Players can join the game by buying saving tickets, each giving them a chance to win a prize. At the end of each week, a winner is chosen who gets the prize and their tickets back. What makes this game unique, however, is that players who don’t win also get their money back. Everyone involved keeps their money! To fund the prize, PoolTogether uses the interest earned on purchased tickets.

Players deposit stablecoins into a smart contract (the pool) to buy tickets. Each ticket costs the equivalent of 1 USD. Each player can buy as many tickets as they want, and withdraw their money at any point. The funds in the pool are sent to DeFi lending platform Compound Finance, where they accrue interest for a period (currently, one week). At the end of the week, a winner is chosen at random, who gets the interest earned by the pool and their tickets back.

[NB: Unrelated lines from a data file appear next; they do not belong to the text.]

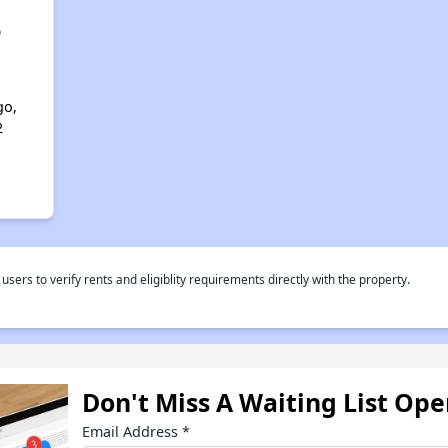
o
go,
2
rs to verify rents and eligiblity requirements directly with the property.
Don't Miss A Waiting List Op
Email Address
*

Simultaneously, each other player gets their tickets back, and the game restarts. (Binance)

The more money you deposit, the greater your chances of winning however, one can deposit $1 dollar and win the whole pool (which happened to a user who won $17k by depositing 10 DAI, or approximately $10).

Competition has an effect: it causes prices to fall, and for lottery participants, a game so unfair to them, it should be welcomed. One proof that the state lottery is not fair to its participants is the French State Lottery attack on Bravoloto in the Court of Appeals. Sit down, it hurts: a state lottery that causes millions of participants to lose billions of euros every year complains about a company that created a lossless lottery because of its attacks on its monopoly. 3 years of judicial attack. It’s so farcical that the it has withdrawn from attacking Bravoloto, but it still shows state-run payed lottery true colors : a negative-sum game.